Spinning plates

Summary
The present report offers a detailed analysis of how university research is financed in the Netherlands. It is based on an analysis of the budgets and annual financial reports of government and of research organisations.
We have also used data drawn from our surveys of university deans and members of the Royal Netherlands Academy of Arts and Sciences and The Young Academy for our report 'De ontwikkeling van vakgebieden in Nederland'
Competitive funding
Our report shows that a much larger proportion of Dutch university budgets consists of competitive project funding than the official figures show. Funding bodies such as the European Union and the Netherlands Organisation for Scientific Research (NWO) usually cover only a portion of the total costs of a research project, leaving universities to cover the rest with ‘matching’ funds. They do that by using moneyreceived through the first funding stream (i.e. direct government funding) – meant to pay for teaching, research and the general university infrastructure – to cover their share of projects that have been awarded funding.
Science policy and faculty
The mechanism described above forces universities to make choices at faculty level because that is where external funding enters the university. It is in the faculties that science policy ultimately takes shape. There are major differences between faculties, however. That is why the various policy measures that faculties deal with affect each one differently.
Difference in perspectives
The unanticipated way in which funding streams and policy measures affect one another also causes major differences in how policymakers and researchers perceive matters. Individual researchers may find themselves in very different situations.
Conclusions of the study
- Deans play a key role in coordinating different types of funding and policy measures.
- The policy effects vary as much within research fields as between them.

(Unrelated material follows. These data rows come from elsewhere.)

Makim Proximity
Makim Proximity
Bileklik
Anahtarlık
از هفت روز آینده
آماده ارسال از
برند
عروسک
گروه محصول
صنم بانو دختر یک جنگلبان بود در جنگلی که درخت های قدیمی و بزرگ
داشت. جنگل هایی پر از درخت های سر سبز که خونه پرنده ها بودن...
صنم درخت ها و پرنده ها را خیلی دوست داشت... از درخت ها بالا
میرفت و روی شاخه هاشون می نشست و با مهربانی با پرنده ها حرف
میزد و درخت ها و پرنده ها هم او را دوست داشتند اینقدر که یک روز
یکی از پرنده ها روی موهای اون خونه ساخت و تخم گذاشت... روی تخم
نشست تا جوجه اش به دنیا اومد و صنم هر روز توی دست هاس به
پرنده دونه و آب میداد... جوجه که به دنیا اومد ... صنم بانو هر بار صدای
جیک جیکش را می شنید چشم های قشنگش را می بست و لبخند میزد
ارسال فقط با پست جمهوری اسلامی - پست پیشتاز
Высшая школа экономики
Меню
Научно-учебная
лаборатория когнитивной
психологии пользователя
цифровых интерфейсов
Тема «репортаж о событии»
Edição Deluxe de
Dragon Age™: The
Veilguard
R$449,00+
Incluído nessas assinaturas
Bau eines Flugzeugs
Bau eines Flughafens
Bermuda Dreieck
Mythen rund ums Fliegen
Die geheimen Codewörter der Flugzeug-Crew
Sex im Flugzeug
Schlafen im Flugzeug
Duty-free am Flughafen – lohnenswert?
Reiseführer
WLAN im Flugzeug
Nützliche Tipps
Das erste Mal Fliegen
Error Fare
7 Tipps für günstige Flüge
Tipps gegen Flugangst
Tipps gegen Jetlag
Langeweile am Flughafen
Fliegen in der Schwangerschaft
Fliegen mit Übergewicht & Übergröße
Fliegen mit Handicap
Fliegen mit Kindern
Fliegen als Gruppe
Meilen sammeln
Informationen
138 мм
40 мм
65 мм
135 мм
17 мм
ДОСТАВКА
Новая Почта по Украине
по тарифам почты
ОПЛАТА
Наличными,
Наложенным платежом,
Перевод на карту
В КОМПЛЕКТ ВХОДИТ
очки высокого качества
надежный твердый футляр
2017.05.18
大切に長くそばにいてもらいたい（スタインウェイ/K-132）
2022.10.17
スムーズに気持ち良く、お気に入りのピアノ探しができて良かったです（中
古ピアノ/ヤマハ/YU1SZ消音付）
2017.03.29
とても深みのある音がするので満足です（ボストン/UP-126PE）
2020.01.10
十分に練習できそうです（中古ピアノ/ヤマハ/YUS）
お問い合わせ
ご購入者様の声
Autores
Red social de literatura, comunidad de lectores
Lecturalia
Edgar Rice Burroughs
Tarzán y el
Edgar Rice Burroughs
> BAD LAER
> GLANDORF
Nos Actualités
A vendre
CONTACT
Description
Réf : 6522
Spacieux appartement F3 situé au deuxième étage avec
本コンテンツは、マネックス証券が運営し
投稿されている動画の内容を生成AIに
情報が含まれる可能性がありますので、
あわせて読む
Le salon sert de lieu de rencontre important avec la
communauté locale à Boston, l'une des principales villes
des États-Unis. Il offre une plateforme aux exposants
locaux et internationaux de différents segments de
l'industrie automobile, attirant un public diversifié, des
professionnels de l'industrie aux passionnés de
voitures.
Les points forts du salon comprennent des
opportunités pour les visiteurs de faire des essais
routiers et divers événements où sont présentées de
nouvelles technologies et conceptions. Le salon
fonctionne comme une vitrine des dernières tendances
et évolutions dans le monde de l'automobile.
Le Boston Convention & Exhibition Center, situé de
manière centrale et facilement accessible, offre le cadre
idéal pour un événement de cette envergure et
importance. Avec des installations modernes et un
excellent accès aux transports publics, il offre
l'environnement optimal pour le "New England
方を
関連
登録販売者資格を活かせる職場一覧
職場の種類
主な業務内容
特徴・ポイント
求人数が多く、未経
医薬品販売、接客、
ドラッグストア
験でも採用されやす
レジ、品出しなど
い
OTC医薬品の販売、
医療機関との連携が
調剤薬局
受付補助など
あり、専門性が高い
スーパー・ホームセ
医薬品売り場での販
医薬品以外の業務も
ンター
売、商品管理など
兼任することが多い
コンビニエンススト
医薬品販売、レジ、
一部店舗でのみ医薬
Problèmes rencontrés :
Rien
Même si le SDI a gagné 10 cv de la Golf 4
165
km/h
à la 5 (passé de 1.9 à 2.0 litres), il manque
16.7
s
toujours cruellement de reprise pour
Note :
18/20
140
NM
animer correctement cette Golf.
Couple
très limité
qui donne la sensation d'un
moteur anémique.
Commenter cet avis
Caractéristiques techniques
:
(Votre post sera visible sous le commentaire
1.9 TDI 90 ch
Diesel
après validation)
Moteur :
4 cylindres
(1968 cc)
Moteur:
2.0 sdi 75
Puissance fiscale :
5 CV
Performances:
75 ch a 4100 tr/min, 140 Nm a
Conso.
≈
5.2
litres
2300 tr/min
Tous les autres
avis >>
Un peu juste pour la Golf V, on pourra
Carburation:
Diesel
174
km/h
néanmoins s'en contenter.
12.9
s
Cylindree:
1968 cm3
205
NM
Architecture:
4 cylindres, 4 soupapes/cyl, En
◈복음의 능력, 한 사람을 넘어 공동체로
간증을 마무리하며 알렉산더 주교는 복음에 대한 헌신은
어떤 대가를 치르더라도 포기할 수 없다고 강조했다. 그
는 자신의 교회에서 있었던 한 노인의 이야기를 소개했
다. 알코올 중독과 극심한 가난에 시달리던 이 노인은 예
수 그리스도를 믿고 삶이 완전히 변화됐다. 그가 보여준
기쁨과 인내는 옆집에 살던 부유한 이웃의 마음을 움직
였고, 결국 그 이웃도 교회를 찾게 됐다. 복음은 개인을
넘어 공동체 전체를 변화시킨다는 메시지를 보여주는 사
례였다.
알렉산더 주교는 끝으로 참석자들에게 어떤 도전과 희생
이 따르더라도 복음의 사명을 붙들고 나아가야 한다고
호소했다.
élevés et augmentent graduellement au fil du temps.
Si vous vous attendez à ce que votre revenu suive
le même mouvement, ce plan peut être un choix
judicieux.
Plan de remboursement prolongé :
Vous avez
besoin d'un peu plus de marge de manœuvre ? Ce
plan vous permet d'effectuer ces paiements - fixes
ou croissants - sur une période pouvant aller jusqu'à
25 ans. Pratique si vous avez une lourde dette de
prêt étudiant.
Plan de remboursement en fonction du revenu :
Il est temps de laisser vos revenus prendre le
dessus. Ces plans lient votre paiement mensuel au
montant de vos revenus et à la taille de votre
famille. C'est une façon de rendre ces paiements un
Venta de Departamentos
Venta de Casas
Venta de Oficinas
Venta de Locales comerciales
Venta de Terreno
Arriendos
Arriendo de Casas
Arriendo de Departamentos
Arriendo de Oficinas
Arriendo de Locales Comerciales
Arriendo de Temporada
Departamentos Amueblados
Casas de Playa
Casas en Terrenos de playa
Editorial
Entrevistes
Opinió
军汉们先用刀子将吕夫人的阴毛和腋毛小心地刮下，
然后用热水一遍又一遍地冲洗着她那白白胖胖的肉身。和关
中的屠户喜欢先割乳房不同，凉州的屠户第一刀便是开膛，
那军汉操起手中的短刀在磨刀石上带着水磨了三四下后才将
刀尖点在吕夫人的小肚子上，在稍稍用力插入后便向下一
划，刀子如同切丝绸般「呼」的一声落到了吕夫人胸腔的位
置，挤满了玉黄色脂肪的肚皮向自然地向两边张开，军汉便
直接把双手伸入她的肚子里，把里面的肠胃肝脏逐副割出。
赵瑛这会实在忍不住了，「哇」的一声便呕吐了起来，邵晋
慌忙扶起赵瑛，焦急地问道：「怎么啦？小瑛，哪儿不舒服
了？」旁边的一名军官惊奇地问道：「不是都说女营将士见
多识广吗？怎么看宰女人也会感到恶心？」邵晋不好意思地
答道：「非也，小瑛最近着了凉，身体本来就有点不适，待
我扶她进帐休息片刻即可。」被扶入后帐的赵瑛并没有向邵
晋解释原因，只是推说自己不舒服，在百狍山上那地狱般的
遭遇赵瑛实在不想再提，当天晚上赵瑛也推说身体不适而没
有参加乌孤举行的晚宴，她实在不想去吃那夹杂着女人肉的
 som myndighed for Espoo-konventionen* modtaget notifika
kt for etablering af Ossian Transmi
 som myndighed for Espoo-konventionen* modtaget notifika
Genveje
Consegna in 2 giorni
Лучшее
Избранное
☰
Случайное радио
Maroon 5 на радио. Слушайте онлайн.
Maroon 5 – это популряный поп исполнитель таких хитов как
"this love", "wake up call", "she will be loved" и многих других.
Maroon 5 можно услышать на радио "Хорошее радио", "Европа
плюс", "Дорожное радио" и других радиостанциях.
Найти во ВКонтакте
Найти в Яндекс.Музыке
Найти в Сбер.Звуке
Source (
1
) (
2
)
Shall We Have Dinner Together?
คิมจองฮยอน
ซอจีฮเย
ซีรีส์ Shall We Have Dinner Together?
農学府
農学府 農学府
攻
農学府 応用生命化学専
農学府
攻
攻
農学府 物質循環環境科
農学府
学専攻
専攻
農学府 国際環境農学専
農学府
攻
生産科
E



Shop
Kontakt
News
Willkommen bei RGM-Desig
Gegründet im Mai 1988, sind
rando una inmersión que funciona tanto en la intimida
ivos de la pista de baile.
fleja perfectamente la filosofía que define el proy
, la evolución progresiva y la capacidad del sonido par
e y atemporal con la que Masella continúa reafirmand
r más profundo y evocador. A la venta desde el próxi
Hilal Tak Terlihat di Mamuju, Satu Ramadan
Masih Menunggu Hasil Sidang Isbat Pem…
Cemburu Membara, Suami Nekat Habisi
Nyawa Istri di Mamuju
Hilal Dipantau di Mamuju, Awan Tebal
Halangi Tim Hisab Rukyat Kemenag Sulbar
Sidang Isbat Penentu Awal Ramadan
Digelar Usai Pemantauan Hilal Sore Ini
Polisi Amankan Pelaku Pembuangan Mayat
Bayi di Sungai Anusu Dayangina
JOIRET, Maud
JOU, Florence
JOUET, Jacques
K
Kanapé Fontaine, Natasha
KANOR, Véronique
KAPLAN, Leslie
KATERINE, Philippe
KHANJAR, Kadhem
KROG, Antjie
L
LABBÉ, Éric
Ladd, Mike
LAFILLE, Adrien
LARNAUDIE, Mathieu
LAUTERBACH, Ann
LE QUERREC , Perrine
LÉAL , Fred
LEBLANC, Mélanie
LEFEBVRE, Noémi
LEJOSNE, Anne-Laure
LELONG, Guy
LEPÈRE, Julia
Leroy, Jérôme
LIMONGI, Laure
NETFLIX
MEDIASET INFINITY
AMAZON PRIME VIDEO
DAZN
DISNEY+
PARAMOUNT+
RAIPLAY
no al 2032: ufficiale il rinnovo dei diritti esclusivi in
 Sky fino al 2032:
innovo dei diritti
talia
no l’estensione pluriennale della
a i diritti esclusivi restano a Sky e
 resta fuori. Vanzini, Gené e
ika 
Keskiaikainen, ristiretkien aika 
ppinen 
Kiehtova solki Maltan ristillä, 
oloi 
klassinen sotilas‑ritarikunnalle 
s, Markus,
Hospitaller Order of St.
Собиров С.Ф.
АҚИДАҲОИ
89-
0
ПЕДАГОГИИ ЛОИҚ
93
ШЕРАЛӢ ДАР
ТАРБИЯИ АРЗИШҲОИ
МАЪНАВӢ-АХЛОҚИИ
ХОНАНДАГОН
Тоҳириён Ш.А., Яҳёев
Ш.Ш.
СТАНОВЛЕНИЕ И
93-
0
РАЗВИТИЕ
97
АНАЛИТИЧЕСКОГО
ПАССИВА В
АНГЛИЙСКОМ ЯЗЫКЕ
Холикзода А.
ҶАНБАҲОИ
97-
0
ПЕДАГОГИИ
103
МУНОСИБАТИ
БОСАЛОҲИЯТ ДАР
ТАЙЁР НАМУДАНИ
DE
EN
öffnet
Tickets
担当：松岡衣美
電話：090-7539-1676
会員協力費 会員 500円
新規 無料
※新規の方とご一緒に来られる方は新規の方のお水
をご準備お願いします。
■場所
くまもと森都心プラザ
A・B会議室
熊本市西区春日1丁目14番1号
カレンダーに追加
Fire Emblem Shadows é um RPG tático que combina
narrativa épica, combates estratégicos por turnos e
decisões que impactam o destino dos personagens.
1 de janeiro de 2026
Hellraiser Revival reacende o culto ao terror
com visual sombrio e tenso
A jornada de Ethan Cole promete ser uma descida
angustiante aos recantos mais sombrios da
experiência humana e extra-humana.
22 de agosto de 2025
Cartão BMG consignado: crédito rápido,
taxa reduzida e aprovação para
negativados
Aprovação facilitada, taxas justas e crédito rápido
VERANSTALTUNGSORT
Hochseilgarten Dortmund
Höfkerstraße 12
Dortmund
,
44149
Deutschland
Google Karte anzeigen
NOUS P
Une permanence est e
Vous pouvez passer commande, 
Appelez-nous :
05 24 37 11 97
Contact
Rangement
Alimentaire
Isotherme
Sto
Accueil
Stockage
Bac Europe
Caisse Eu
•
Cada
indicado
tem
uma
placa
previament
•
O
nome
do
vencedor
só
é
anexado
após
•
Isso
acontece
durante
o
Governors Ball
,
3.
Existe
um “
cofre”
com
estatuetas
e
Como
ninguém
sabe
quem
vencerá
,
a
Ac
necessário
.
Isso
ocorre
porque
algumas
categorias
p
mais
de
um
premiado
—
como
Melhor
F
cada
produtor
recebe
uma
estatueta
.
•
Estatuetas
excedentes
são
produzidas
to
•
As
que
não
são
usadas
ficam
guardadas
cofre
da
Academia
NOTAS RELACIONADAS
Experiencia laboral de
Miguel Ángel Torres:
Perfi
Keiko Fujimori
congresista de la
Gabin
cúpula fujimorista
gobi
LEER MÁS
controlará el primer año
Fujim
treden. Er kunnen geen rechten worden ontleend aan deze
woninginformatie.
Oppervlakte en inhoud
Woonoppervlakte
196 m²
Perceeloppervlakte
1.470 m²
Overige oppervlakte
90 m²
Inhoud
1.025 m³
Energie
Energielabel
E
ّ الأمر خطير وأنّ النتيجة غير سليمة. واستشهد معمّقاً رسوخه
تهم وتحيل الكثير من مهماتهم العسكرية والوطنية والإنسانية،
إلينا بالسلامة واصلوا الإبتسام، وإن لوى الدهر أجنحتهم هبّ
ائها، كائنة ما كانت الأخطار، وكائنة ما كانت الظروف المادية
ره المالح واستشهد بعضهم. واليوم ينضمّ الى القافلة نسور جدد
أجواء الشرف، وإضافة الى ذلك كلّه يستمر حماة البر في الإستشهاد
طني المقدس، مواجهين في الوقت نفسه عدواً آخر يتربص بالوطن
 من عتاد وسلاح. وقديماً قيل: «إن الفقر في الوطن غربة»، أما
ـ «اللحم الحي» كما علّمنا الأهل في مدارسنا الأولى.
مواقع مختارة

- The pressure to compete for funding, fuelled, for example, by the rise in EU funding and thus growing pressure to match funds, is much greater than the ratio between first and second-stream funding would have us believe.
Spinning plates
Plate spinning is a circus act in which a juggler tries to spin as many plates as possible at one time on a series of poles. It was the image that forced itself upon our researchers as they analysed the responses to their survey of university deans. At first glance, science policy appears to involve two parties : government and researchers. However, a whole series of policy measures and allocation mechanisms have been created between these two that converge within the university. In the real world, it is up to university deans to keep the plates spinning, something that considerable energy and attention.
Preferred citation:
Elizabeth Koier, Barend van der Meulen, Edwin Horlings and Rosalie Belder, Spinning plates - Funding streams and prioritisation in Dutch university research. The Hague, Rathenau Instituut 2016
Conclusion
- Deans play a key role in coordinating different types of funding and policy measures.
- The policy effects vary as much within research fields as between them.
- The pressure to compete for funding, fuelled, for example, by the rise in EU funding and thus growing pressure to match funds, is much greater than the ratio between first and second-stream funding would have us believe.